Wayne – Thanks for the thoughtful post. You are of course correct that one of the great advantages of reuse is the opportunity to examine the vehicle for problems. Clearly SpaceX was prioritizing a desire to move forward with testing over completely breaking down the capsule and re-building it. This is an issue on which good engineers are going to reach different conclusions, but with SpaceX’s Dragon re-use experience base they apparently felt that six weeks of checking things over was enough. Clearly they missed something, but moving forward with the test may still have been the optimal choice. There are at least a couple of reasons for this. First, taking apart and re-assembling the capsule might “accidentally” fix some real issues without anyone becoming aware of exactly what they are. Second, you could take apart and put the capsule back together perfectly, and fail due to a design flaw on the next test. One bad case is a “self-solving” problem that fixes itself while you disassemble the capsule and check all the parts. An example might be water in a fuel line that evaporates during the checking process such that it is not detected during disassembly, but still causes a failure on the next flight.
My base engineering experience is with high-reliability telecom gear at AT&T Bell Labs. Systems I worked on have been used on Air Force One and nuclear submarines. Thanks for commenting on my blog post.
Thanks for a rational and reasonable analysis of these recent incidents. We have become so risk averse as a society that we forget that failure is a part of success. I am a software designer, and we test every step of the way. Our first pass of a software project is full of bugs, but we test early to find them and fix them. I know that this is easier with software than it is with hardware, but I do agree with your position that for a test to be meaningful this often means there is substantial risk at stake. It is unreasonable to look at a failure and draw the conclusion that this automatically means a failure in the process, design, or management.

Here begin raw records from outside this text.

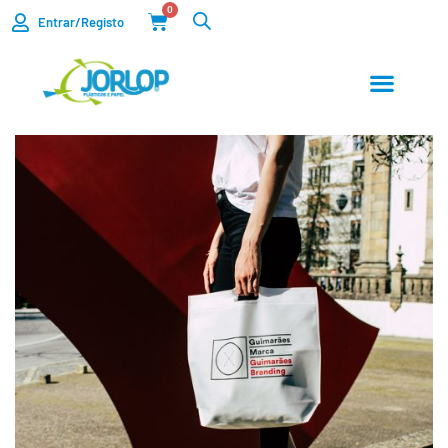
0
Entrar/Registo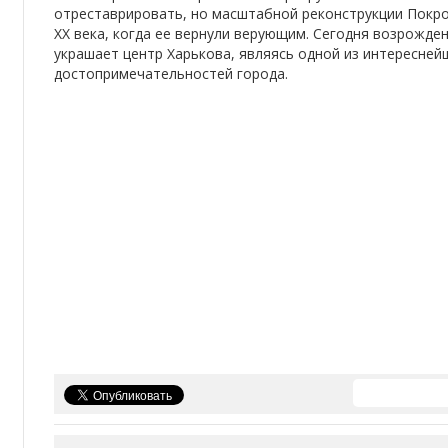
отреставрировать, но масштабной реконструкции Покро
ХХ века, когда ее вернули верующим. Сегодня возрожд
украшает центр Харькова, являясь одной из интересней
достопримечательностей города.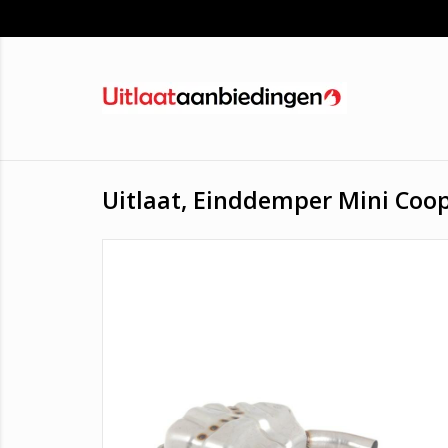
Uitlaat, Einddemper Mini Coop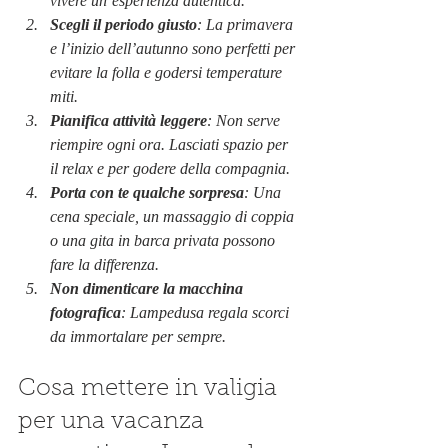
vivere un’esperienza autentica.
Scegli il periodo giusto
: La primavera 
e l’inizio dell’autunno sono perfetti per 
evitare la folla e godersi temperature 
miti.
Pianifica attività leggere
: Non serve 
riempire ogni ora. Lasciati spazio per 
il relax e per godere della compagnia.
Porta con te qualche sorpresa
: Una 
cena speciale, un massaggio di coppia 
o una gita in barca privata possono 
fare la differenza.
Non dimenticare la macchina 
fotografica
: Lampedusa regala scorci 
da immortalare per sempre.
Cosa mettere in valigia 
per una vacanza 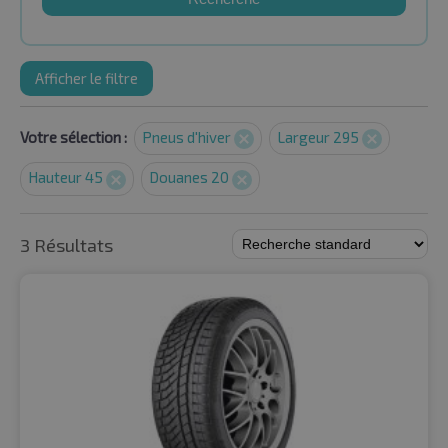
Afficher le filtre
Votre sélection :
Pneus d'hiver
Largeur 295
Hauteur 45
Douanes 20
3 Résultats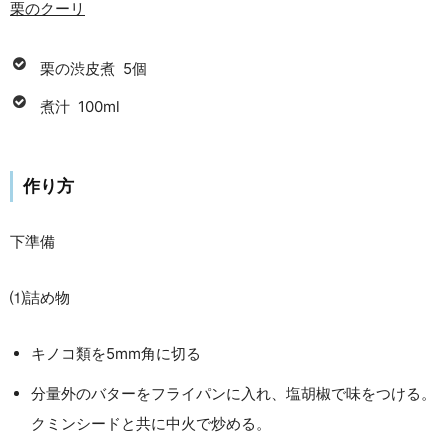
栗のクーリ
栗の渋皮煮 5個
煮汁 100ml
作り方
下準備
⑴詰め物
キノコ類を5mm角に切る
分量外のバターをフライパンに入れ、塩胡椒で味をつける。
クミンシードと共に中火で炒める。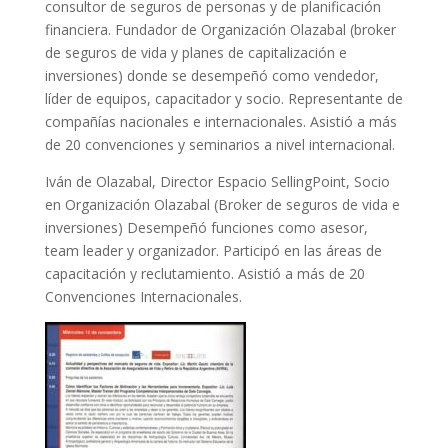
consultor de seguros de personas y de planificación
financiera. Fundador de Organización Olazabal (broker
de seguros de vida y planes de capitalización e
inversiones) donde se desempeñó como vendedor,
líder de equipos, capacitador y socio. Representante de
compañías nacionales e internacionales. Asistió a más
de 20 convenciones y seminarios a nivel internacional.
Iván de Olazabal, Director Espacio SellingPoint, Socio
en Organización Olazabal (Broker de seguros de vida e
inversiones) Desempeñó funciones como asesor,
team leader y organizador. Participó en las áreas de
capacitación y reclutamiento. Asistió a más de 20
Convenciones Internacionales.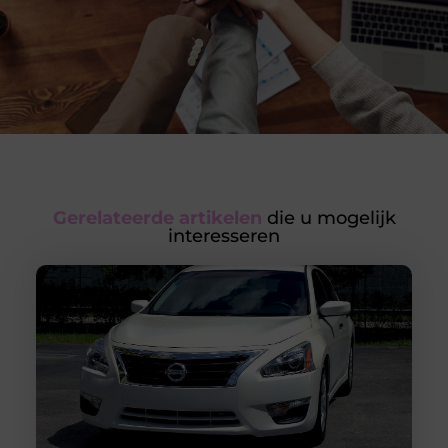
Gerelateerde artikelen
die u mogelijk
interesseren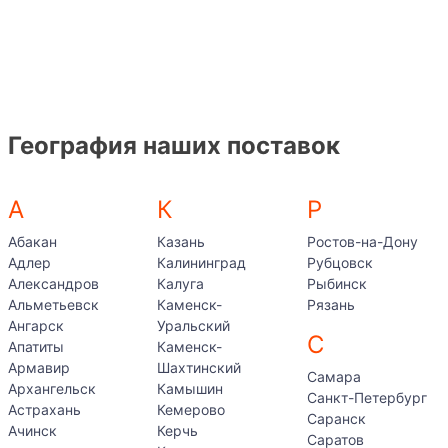
География наших поставок
А
К
Р
Абакан
Казань
Ростов-на-Дону
Адлер
Калининград
Рубцовск
Александров
Калуга
Рыбинск
Альметьевск
Каменск-
Рязань
Ангарск
Уральский
С
Апатиты
Каменск-
Армавир
Шахтинский
Самара
Архангельск
Камышин
Санкт-Петербург
Астрахань
Кемерово
Саранск
Ачинск
Керчь
Саратов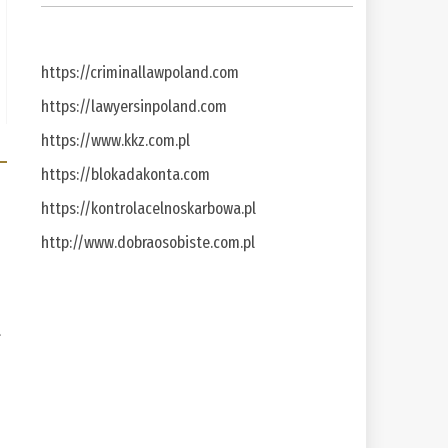
https://criminallawpoland.com
https://lawyersinpoland.com
https://www.kkz.com.pl
https://blokadakonta.com
https://kontrolacelnoskarbowa.pl
http://www.dobraosobiste.com.pl
a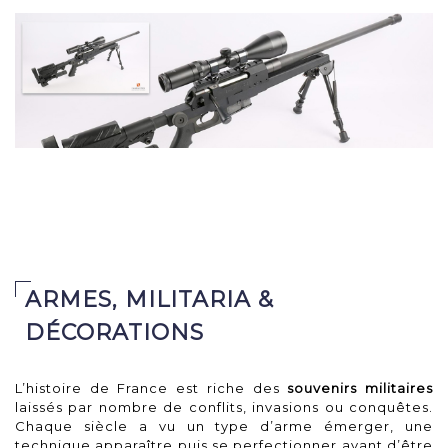
canon de 170 mm, ...
Adjugé 1 900 €
Carabine de tir à verrou
RS PRODUCTION UNIQUE,
ARMES, MILITARIA &
DÉCORATIONS
L’histoire de France est riche des
souvenirs militaires
laissés par nombre de conflits, invasions ou conquêtes.
Chaque siècle a vu un type d’arme émerger, une
technique apparaître puis se perfectionner avant d’être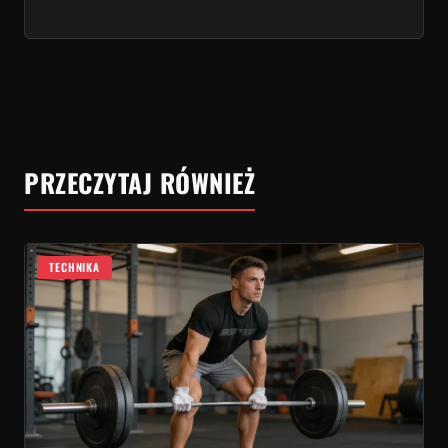
PRZECZYTAJ RÓWNIEŻ
TECHNIKA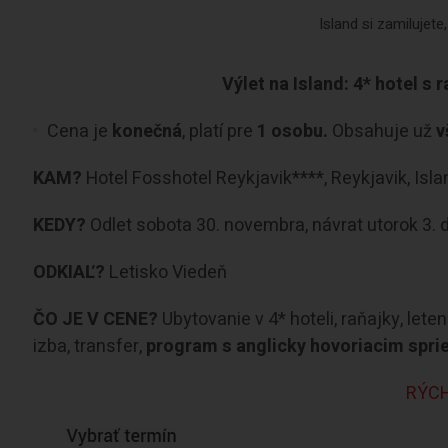
Island si zamilujet
Výlet na Island: 4* hotel s
Cena je
konečná
, platí pre
1 osobu.
Obsahuje už
v
KAM?
Hotel Fosshotel Reykjavik****, Reykjavik, Isla
KEDY?
Odlet sobota 30. novembra, návrat utorok 3.
ODKIAĽ?
Letisko Viedeň
ČO JE V CENE?
Ubytovanie v 4* hoteli, raňajky, lete
izba, transfer,
program s anglicky hovoriacim spr
RÝCH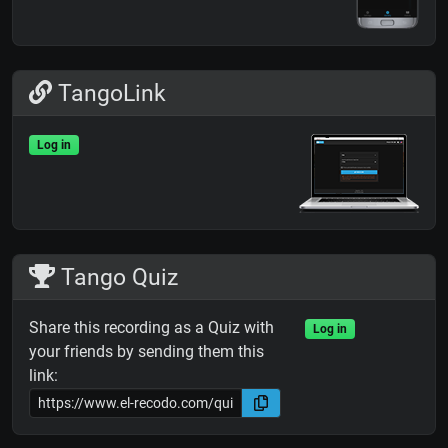
TangoLink
Log in
Tango Quiz
Share this recording as a Quiz with
Log in
your friends by sending them this
link: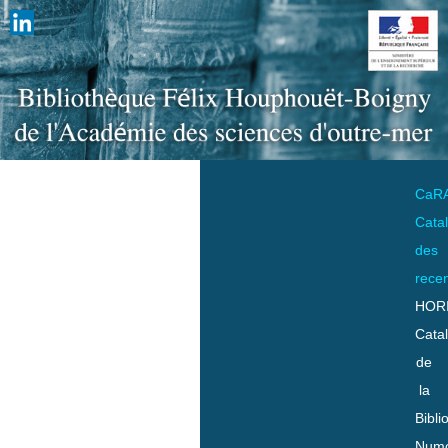
CaR
Cata
des
rece
HOR
Cata
de
la
Bibli
Numo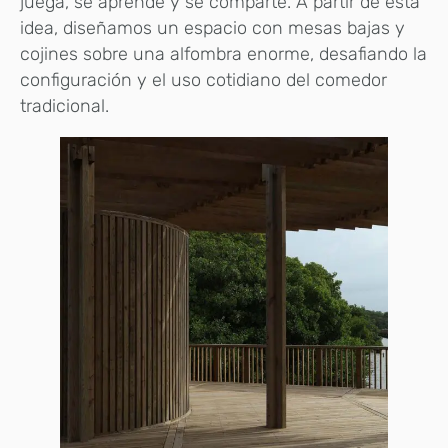
juega, se aprende y se comparte. A partir de esta
idea, diseñamos un espacio con mesas bajas y
cojines sobre una alfombra enorme, desafiando la
configuración y el uso cotidiano del comedor
tradicional.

The real test is what changes next: are improvements made? Is there a track record of responding to and fixing issues? Does the same mistake occur over and over or are there different, disparate failures that are unrelated? From what I can seem SpaceX has successfully dealt with previous failures and seems to move forward, learning from these failures and improving.
Detractors detract. That’s what they do. At first they said returning and landing a booster was impossible. Now they say, “Ya, it landed, but it fell over!” When the next booster land and is returned safely, they will say, “Ya, they got it back but “.
Go and watch some videos of the early Redstone and Vanguard projects.
When it comes to space exploration, SAFETY IS NOT AN OPTION! 50 years ago we landed on the Moon by making bold, risky moves, not by fixation on safety! Space flights ARE NOT SAFE by default! And astronauts are well aware of that and willingly accept the risk=
I think something worth noting is that these are, mostly, three separate programs. 1. The Falcon Heavy is sort of a second generation evolution of the F1/F9/FH progression and, woops, we dropped a booster in meeting a timeline. 2. The Crew Dragon failure has nothing to do with the FH center core falling over and is another example of a later generation being exposed to new missions/tests. 3. The StarHopper is like starting all over again with Grasshopper and F1. Did we forget about all those epic explosions? My money says at least one StarHopper explodes (sorry Elon)!
At some point work must proceed. Grumman dithered on whether the Apollo lunar module should have four or five legs. NASA finally told them to go with four because the chances of two legs buckling on the Moon were minimal.
The same two hypergolic propellants were also used on both stages of the Apollo Lunar Lander. They worked perfectly 12 times! When the Lunar Ascent Stage fired, the two standing astronauts were only a foot or so away from the burning rocket engine.